Dalam Jurnal Hukum dan Etika Kesehatan (2022), Nur Arfiani dan Indah Woro Utami menyebutkan, berbagai risiko yang bisa terjadi patut dipertimbangkan dalam legalisasi ganja medis. Ini terutama terkait dengan kesiapan masyarakat. Pada 2021, Polri mencatat terdapat 19.229 kasus narkoba dengan 24.878 tersangka. Badan Narkotika Nasional (BNN) melaporkan, sekitar 3,4 juta jiwa penduduk Indonesia pada rentang usia 15-64 tahun menyalahgunakan narkoba.
Zullies mengungkapkan, penggunaan ganja medis dapat merujuk pada penggunaan obat-obatan yang masuk dalam golongan morfin. Obat golongan ini berasal dari tanaman opium yang juga masuk dalam golongan I narkotika.

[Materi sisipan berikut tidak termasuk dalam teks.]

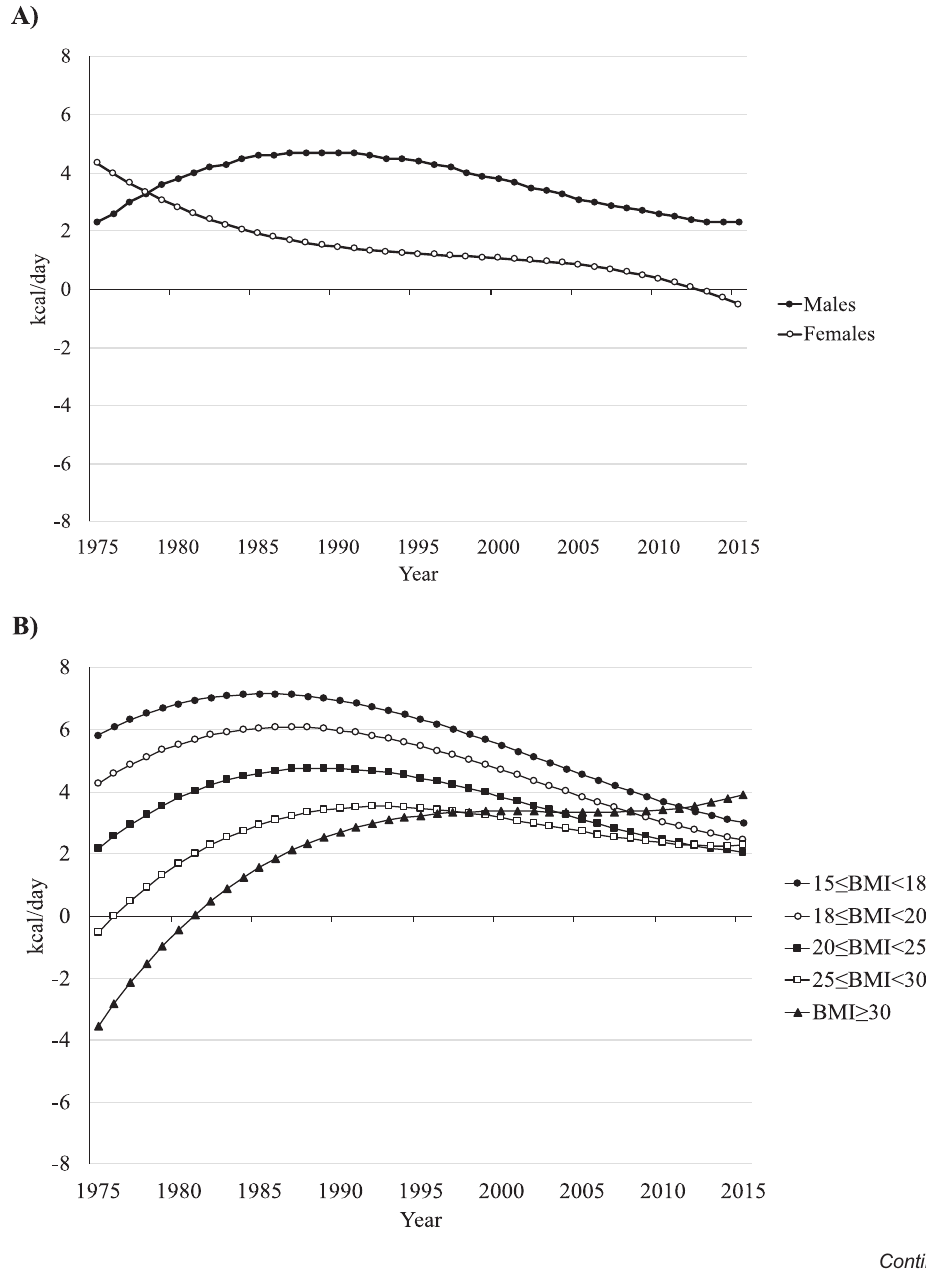
Table 1. Model parameters of the energy gap multiplier EIG for men ranged from − 3.5kcal = day for a BMI of ≥ 30.0 estimated through calibration, by sex, for Japanese kg = m 2 to 4.6 kcal = day for a BMI of 15.0 to 17.9kg = m 2 in 1975 adults aged 20 to 74 years, 1975 to (Figure 2B). The EIG increased for men with a BMI of 15.0 to 17.9 and 18.0 to 19.9kg = m 2 , peaking at 7.2 and 6.1kcal = day, respectively, in the mid to late 1980s and decreased to 3.0 and 2.5kcal = day, respectively, in 2015. A similar trend in the EIG was observed for men with a BMI of 20.0 to 24.9 and 25.0 to 29.9kg = m 2 , peaking at 4.8 and 3.5 kcal = day, respectively, in the late 1980s to early 1990s. The EIG for a BMI of ≥ 30.0 kg = m 2 continued increasing from 1975 to 2015.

Namun, senyawa morfin dapat menjadi obat legal selama diresepkan oleh dokter. Obat ini bisa digunakan sesuai indikasi, seperti untuk nyeri kanker yang sudah tidak dapat merespons analgesik lain. Pengawasan pada distribusinya juga amat ketat.
”Tanamannya, yakni opium, tetap masuk dalam narkotika golongan I karena berpotensi penyalahgunaan yang besar, begitupun dengan ganja. Oleh sebab itu, yang dilegalkan bukan tanaman ganjanya, tetapi obat yang diturunkan dari ganja dan telah teruji klinis dengan evaluasi yang komprehensif akan risiko dan manfaatnya,” tutur Zullies.
Baca juga : Remaja 3,5 Kali Lebih Rentan Kecanduan Ganja ketimbang Orang Dewasa
Penggunaan ganja medis tidak menjadi masalah apabila berdasarkan kebutuhan medis yang sesuai dengan indikasi dan resep dokter. Penggunaannya pun harus dipastikan berada dalam pengawasan dokter. Efek dari penggunaan obat berbasis ganja amat kompleks. Berbagai aspek harus dipertimbangkan untuk memastikan masyarakat tetap terlindungi.